## What the task requires
For each line of the data below that contains "target", return that line.
=== Source data ===
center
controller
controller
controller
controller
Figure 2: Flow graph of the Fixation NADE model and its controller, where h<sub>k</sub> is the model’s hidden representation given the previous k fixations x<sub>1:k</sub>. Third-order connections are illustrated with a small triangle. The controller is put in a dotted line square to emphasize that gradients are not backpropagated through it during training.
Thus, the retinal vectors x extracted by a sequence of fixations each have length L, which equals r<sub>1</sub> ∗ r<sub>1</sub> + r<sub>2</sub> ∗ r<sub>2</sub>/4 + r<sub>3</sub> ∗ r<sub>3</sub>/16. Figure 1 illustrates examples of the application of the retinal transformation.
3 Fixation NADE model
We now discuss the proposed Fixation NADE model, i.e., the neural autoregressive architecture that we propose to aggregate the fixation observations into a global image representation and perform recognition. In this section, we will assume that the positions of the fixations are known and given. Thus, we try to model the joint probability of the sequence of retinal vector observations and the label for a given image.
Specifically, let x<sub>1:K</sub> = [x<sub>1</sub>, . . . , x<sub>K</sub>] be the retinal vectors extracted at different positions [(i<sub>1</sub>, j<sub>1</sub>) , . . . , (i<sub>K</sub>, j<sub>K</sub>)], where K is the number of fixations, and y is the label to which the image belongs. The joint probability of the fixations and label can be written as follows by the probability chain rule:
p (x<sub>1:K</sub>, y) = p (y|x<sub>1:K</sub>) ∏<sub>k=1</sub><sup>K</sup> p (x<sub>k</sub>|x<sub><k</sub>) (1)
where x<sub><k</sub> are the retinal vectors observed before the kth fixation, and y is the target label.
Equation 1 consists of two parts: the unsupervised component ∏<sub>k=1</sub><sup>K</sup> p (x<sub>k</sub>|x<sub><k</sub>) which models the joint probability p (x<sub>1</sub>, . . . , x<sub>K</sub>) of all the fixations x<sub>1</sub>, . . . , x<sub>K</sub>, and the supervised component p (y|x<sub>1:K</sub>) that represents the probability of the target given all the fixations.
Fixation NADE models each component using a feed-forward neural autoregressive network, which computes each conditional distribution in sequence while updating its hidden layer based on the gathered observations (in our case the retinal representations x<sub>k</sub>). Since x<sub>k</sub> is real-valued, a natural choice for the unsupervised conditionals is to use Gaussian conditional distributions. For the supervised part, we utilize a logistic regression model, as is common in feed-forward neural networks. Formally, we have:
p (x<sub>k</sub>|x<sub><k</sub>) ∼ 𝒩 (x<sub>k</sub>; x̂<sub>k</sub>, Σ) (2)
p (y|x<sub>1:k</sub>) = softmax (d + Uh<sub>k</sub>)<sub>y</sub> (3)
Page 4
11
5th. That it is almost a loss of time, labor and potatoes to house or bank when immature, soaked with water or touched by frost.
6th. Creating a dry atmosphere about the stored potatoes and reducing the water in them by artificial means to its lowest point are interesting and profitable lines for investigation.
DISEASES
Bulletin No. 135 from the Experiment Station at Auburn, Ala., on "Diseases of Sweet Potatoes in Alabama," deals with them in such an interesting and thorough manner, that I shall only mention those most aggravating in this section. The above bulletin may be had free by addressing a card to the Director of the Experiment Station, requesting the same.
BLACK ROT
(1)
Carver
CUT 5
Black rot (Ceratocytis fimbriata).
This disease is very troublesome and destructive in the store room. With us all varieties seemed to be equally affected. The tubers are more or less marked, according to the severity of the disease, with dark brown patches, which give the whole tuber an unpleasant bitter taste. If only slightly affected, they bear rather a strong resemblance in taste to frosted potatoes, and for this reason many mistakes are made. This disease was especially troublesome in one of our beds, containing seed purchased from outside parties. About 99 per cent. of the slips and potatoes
===
## Output below
where x<sub><k</sub> are the retinal vectors observed before the kth fixation, and y is the target label.
Equation 1 consists of two parts: the unsupervised component ∏<sub>k=1</sub><sup>K</sup> p (x<sub>k</sub>|x<sub><k</sub>) which models the joint probability p (x<sub>1</sub>, . . . , x<sub>K</sub>) of all the fixations x<sub>1</sub>, . . . , x<sub>K</sub>, and the supervised component p (y|x<sub>1:K</sub>) that represents the probability of the target given all the fixations.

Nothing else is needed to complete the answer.